Page
Ever had that moment where you’re home, the lights are off and the light switch you need is just over there? So you walk towards it with your arms out, confident but hesitant because you know where everything is in the room.  Then you reach out to where this piece of furniture should be as a landmark, this wall, that door jamb and it’s not there!  You startle, then you try to figure out where you are logically, then you flail around more and more frantically until you touch something, anything that orients you in space for a moment.  For a moment you felt lost and anxious and disconnected.  You weren’t actually because it’s practically impossible to get lost in your own house, but it felt like it.  And flailing got you back in touch with solid reality and helped you get to the light switch.  You could say that flailing allowed you to find enlightenment.  🙂

Culturally we are seriously out of touch with the fact that we have emotions let alone that they could be valuable or have any wisdom.  Yet they are integral to our health and to being fully functional, spiritual beings here on this planet.  Emotions can warn us of negative situations before we’ve seen the actions go into play.  They can lead us to opportunities and events that are for our best and highest good even though logic declares that it should be the opposite.  They can also lead out of the darkness and into the light if we would let them.

Data records

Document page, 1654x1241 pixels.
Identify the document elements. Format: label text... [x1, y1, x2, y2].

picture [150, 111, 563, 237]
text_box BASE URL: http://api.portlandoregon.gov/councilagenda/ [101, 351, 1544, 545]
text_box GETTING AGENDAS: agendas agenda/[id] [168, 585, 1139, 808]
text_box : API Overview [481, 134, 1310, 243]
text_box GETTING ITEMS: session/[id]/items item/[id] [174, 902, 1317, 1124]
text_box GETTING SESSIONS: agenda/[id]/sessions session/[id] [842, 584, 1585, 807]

Set exercise
Write out the passage on emotions above word for word, from "Culturally we are" up to and including "would let them.".

The answer
Culturally we are seriously out of touch with the fact that we have emotions let alone that they could be valuable or have any wisdom.  Yet they are integral to our health and to being fully functional, spiritual beings here on this planet.  Emotions can warn us of negative situations before we’ve seen the actions go into play.  They can lead us to opportunities and events that are for our best and highest good even though logic declares that it should be the opposite.  They can also lead out of the darkness and into the light if we would let them.